Janet Davies, chief executive and general secretary of the RCN, said: “Jeremy Hunt has listened to the tens of thousands of nurses who made their feelings clear and we thank him for today’s categorical statement.
“The cap held pay below inflation and gave nurses year-on-year pay cuts,” she said. “With a staffing crisis building, the government is right to lift it.”
Ms Davies added: “The next pay offer must not come in below inflation and ministers cannot ask the NHS to make other cuts to pay for it – services must be given extra funding to cover the cost.”
Jon Skewes, from the Royal College of Midwives, said his union “very much” welcomed today’s announcement from the health secretary.
“The government must commit to fully funding a real terms pay increase for midwives and NHS staff,” he said. “Anything less will fundamentally damage employment relations in the NHS and will add to the already rock-bottom NHS morale.
“We need our NHS staff more than ever because ultimately, investment in NHS staff is an investment in high quality, safe NHS care,” added the RCM’s director for policy, communications and employment relations.
Lynda Thomas, chief executive of Macmillan Cancer Support, said: “Doctors and nurses working in cancer care have faced unprecedented pressure in recent years; it is vital that we improve recruitment and retention of staff.

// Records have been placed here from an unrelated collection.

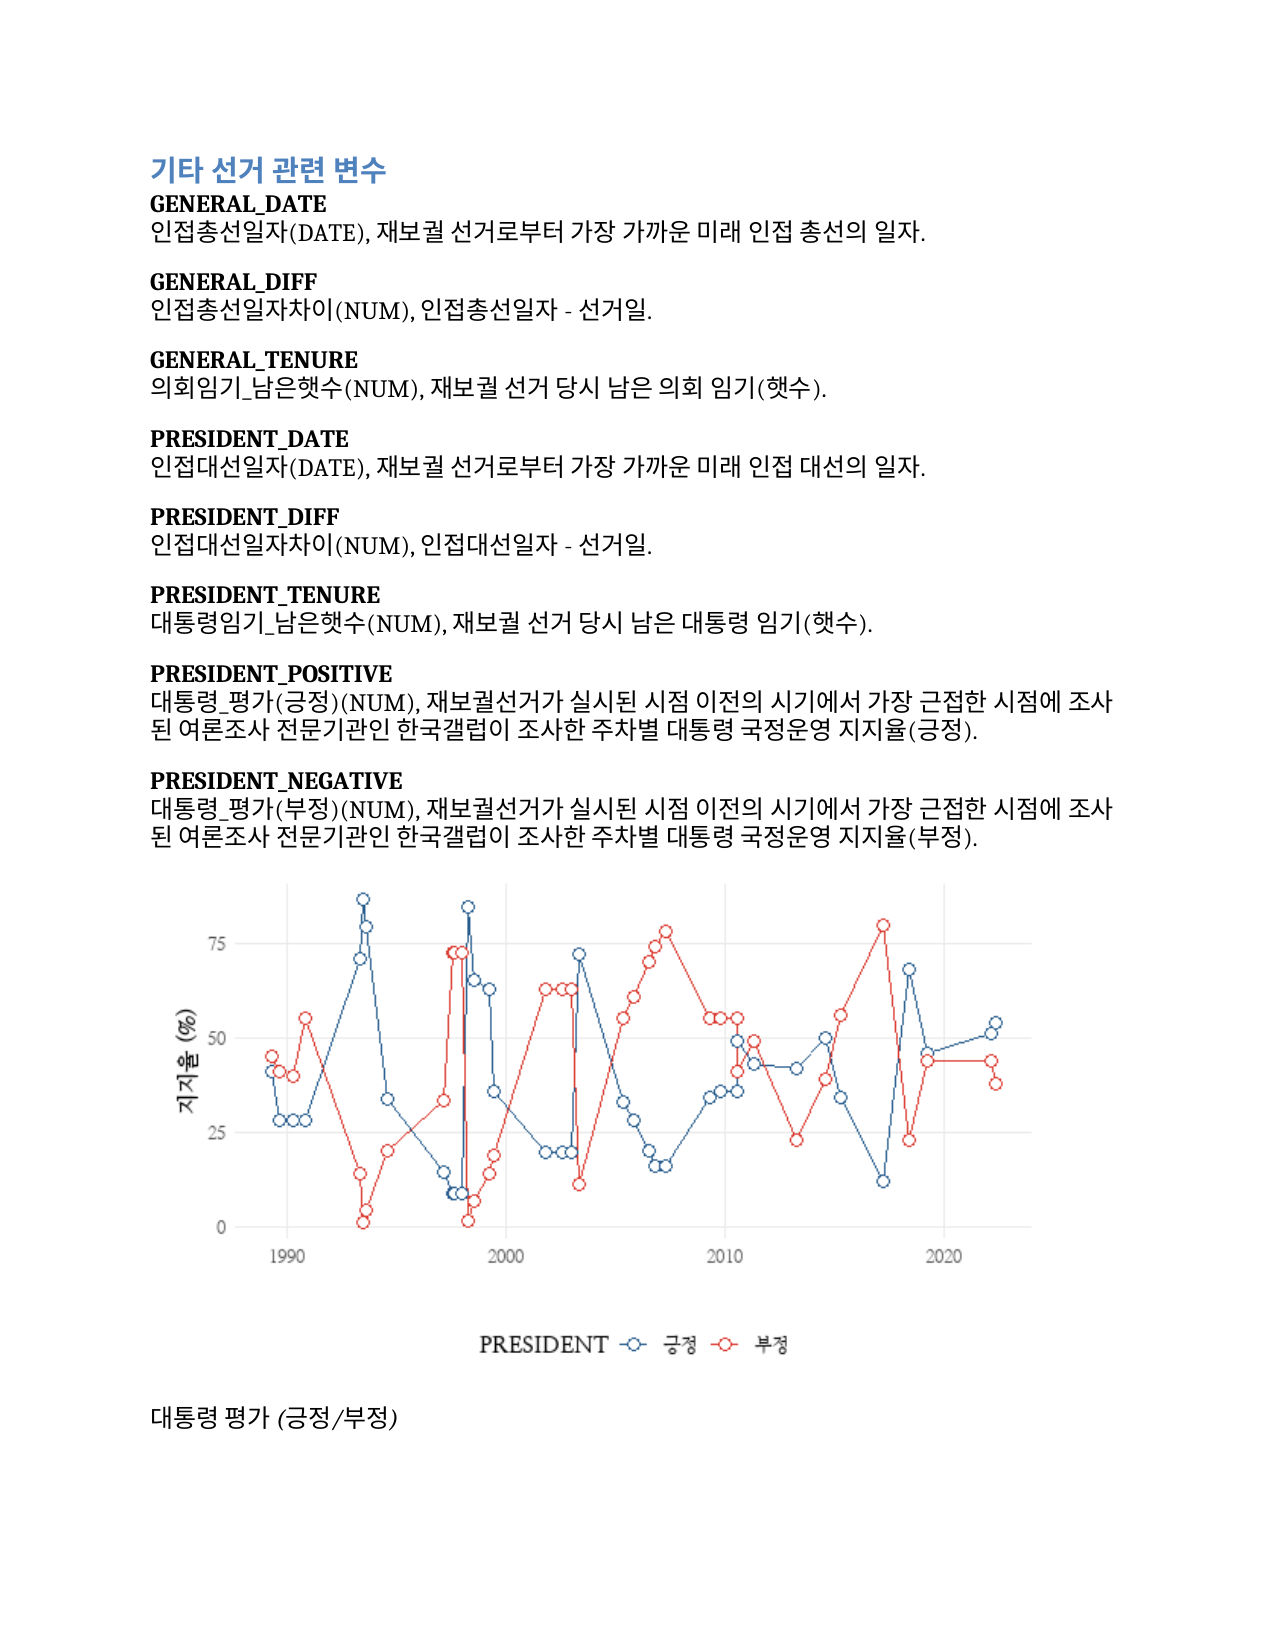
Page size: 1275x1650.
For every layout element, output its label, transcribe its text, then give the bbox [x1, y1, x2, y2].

text GENERAL_DATE [150, 190, 1125, 218]
text 대통령임기_남은햇수(NUM), 재보궐 선거 당시 남은 대통령 임기(햇수). [150, 610, 1125, 639]
picture [168, 873, 1044, 1385]
text 대통령_평가(긍정)(NUM), 재보궐선거가 실시된 시점 이전의 시기에서 가장 근접한 시점에 조사된 여론조사 전문기관인 한국갤럽이 조사한 주차별 대통령 국정운영 지지율(긍정). [150, 688, 1125, 746]
text PRESIDENT_NEGATIVE [150, 767, 1125, 796]
text 인접대선일자차이(NUM), 인접대선일자 - 선거일. [150, 532, 1125, 561]
text 대통령_평가(부정)(NUM), 재보궐선거가 실시된 시점 이전의 시기에서 가장 근접한 시점에 조사된 여론조사 전문기관인 한국갤럽이 조사한 주차별 대통령 국정운영 지지율(부정). [150, 796, 1125, 853]
text 의회임기_남은햇수(NUM), 재보궐 선거 당시 남은 의회 임기(햇수). [150, 375, 1125, 404]
text 인접대선일자(DATE), 재보궐 선거로부터 가장 가까운 미래 인접 대선의 일자. [150, 453, 1125, 482]
subtitle 기타 선거 관련 변수 [150, 150, 1125, 190]
text 인접총선일자차이(NUM), 인접총선일자 - 선거일. [150, 297, 1125, 326]
text PRESIDENT_DATE [150, 425, 1125, 453]
text PRESIDENT_TENURE [150, 581, 1125, 610]
text PRESIDENT_DIFF [150, 503, 1125, 532]
text 대통령 평가 (긍정/부정) [150, 1405, 1125, 1434]
text GENERAL_TENURE [150, 346, 1125, 375]
text PRESIDENT_POSITIVE [150, 660, 1125, 688]
text 인접총선일자(DATE), 재보궐 선거로부터 가장 가까운 미래 인접 총선의 일자. [150, 218, 1125, 247]
text GENERAL_DIFF [150, 268, 1125, 297]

World class cancer care depends on the health service attracting and keeping enough staff with the right skills so we welcome this apparent move to lift the pay cap for NHS staff.”
Unison general secretary Dave Prentis said: “Scrapping the pay cap is the right thing to do, but it’s only meaningful if workers receive proper pay rises.

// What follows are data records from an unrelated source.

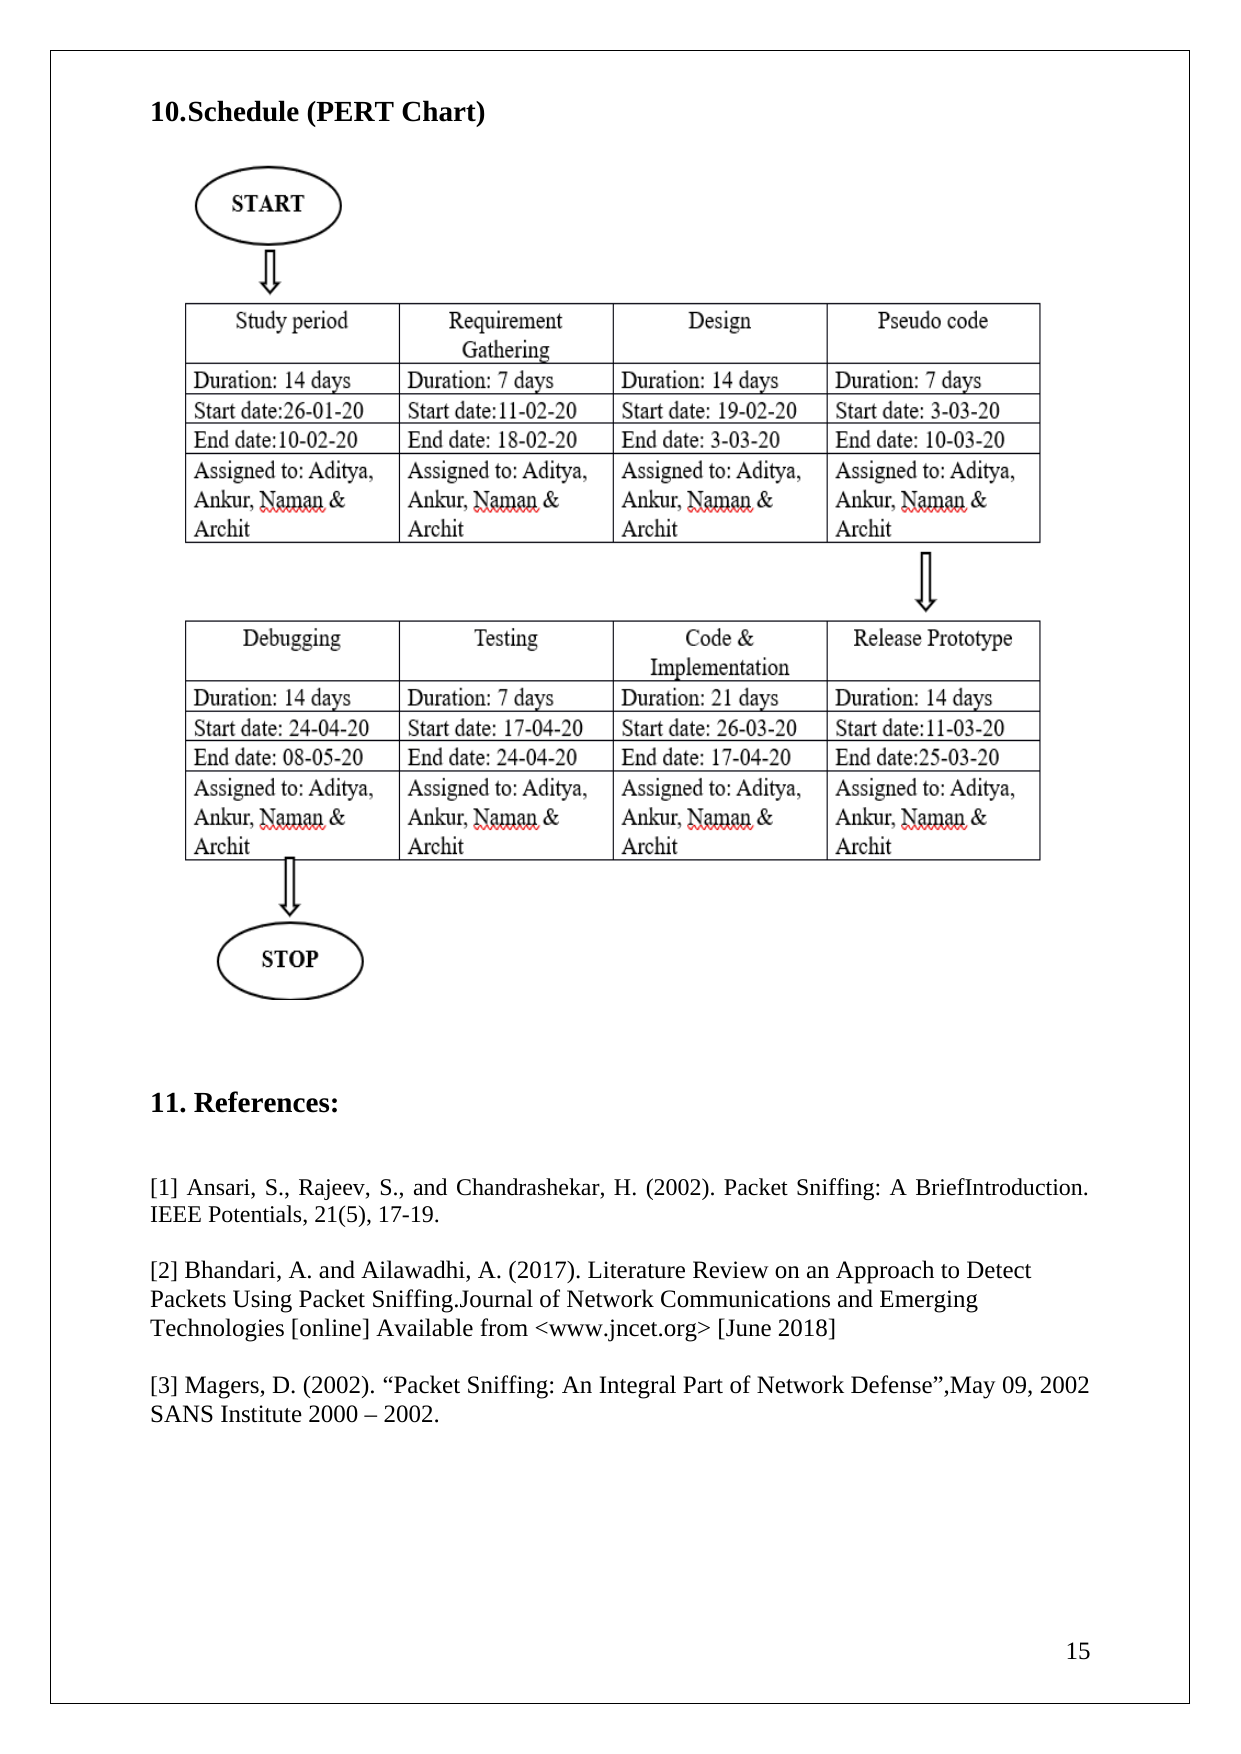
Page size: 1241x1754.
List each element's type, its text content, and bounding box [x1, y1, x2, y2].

text [1] Ansari, S., Rajeev, S., and Chandrashekar, H. (2002). Packet Sniffing: A BriefIntroduction. IEEE Potentials, 21(5), 17-19. [150, 1173, 1090, 1228]
list Schedule (PERT Chart) [150, 94, 1090, 127]
picture [150, 152, 1090, 1000]
list References: [150, 1085, 1090, 1119]
text [2] Bhandari, A. and Ailawadhi, A. (2017). Literature Review on an Approach to Detect Packets Using Packet Sniffing.Journal of Network Communications and Emerging Technologies [online] Available from <www.jncet.org> [June 2018] [150, 1256, 1090, 1342]
text [3] Magers, D. (2002). “Packet Sniffing: An Integral Part of Network Defense”,May 09, 2002 SANS Institute 2000 – 2002. [150, 1371, 1090, 1428]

“The government’s announcement looks worryingly like a smoke and mirrors move, with talk of ‘productivity improvements’. NHS staff, patients and services shouldn’t be made to suffer to fund a pay rise,” he said.

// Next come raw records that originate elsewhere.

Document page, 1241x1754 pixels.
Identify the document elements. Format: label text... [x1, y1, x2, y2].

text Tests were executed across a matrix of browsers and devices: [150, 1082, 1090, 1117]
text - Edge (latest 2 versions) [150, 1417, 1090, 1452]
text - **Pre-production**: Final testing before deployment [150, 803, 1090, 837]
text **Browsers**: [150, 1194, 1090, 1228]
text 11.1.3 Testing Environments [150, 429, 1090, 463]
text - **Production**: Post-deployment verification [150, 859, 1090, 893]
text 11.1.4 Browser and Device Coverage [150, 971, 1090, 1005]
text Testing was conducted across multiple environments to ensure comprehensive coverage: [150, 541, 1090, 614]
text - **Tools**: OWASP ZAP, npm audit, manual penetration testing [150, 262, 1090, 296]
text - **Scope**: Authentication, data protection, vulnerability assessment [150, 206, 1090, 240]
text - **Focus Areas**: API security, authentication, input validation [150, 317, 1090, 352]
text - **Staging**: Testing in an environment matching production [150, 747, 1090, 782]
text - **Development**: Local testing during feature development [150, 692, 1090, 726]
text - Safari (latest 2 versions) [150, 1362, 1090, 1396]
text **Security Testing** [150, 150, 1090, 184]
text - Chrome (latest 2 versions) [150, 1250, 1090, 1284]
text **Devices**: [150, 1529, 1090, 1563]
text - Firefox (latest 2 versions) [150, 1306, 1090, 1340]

“The government can’t cherry pick lifting the cap for health workers. This cap has to be scrapped, and replaced with decent pay rises, for all public service workers,” he added.
Danny Mortimer, chief executive of NHS Employers, said: “It is helpful to receive this confirmation from the secretary of state, which echoes the messages to the pay review bodies.
”Employers will await further details in the budget and through the deliberations of the pay review bodies,” said Mr Mortimer.
“The NHS is clear however that additional investment is needed to support pay awards above the present pay cap,” he said. “We are also clear that alongside action that we are taking locally, national support is needed in other areas to improve both supply and retention.”
He added: “The recent announcement on access to affordable housing for NHS employees is extremely welcome in that regard, as are the proposed improvements to language testing for nurses. We also repeat our call for reversal of the recent disinvestment in CPD [continuing professional development] funding.”
Chancellor Philip Hammond is due to give his autumn budget speech on 22 November.